Some of the lines below need repeating. Reproduce exactly those between the lines holding "The image spans 92.1° horizontally." and "7) small product", inclusive.

*** Opening of Records to process ***

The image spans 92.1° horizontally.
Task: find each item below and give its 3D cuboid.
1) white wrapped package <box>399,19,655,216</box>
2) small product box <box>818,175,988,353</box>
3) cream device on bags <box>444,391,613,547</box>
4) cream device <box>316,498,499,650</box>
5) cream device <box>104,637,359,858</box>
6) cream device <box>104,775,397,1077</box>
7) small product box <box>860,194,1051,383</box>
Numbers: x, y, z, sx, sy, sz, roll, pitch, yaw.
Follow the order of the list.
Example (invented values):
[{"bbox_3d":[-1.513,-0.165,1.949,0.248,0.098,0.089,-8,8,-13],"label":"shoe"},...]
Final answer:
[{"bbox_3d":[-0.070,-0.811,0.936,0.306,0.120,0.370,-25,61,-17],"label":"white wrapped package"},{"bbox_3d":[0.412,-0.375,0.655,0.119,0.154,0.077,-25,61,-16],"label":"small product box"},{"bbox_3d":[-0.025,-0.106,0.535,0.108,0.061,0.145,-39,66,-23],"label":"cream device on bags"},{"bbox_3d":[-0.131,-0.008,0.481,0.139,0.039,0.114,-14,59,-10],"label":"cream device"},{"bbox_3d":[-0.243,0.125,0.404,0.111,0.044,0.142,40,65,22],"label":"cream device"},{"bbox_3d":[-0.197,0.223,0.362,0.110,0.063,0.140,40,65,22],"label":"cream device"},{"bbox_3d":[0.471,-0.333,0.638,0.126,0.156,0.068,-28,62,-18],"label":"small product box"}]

*** Close of Records to process ***
*** Opening of Records to process ***

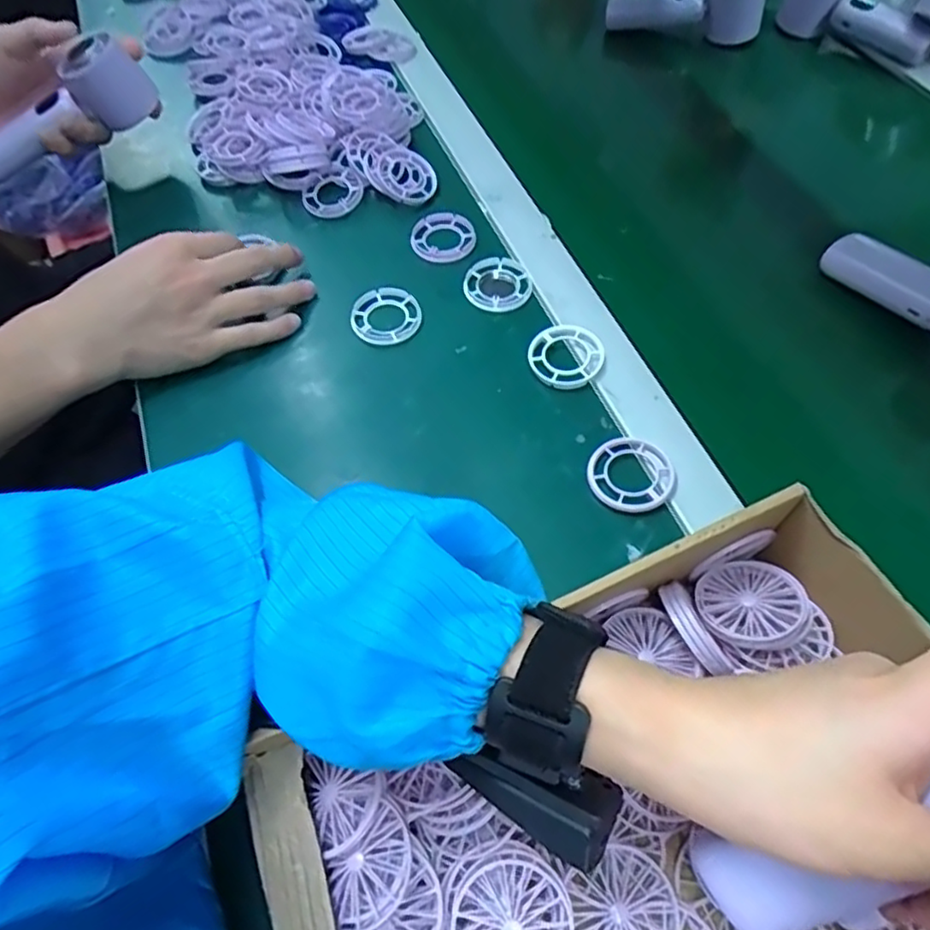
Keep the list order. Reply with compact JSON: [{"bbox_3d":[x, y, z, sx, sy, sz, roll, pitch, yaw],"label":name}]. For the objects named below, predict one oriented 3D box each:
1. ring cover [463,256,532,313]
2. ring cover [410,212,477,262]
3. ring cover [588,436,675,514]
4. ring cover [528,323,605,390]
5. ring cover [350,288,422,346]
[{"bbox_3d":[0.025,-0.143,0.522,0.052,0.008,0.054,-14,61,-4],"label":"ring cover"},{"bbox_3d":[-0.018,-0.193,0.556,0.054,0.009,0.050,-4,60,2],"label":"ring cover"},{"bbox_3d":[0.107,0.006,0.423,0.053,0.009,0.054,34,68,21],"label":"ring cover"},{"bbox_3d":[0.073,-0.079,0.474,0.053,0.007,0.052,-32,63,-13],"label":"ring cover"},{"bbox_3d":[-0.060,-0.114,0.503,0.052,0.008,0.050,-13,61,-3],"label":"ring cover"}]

*** Close of Records to process ***

[Answer to the exercise]:
The image spans 92.1° horizontally.
Task: find each item below and give its 3D cuboid.
1) white wrapped package <box>399,19,655,216</box>
2) small product box <box>818,175,988,353</box>
3) cream device on bags <box>444,391,613,547</box>
4) cream device <box>316,498,499,650</box>
5) cream device <box>104,637,359,858</box>
6) cream device <box>104,775,397,1077</box>
7) small product box <box>860,194,1051,383</box>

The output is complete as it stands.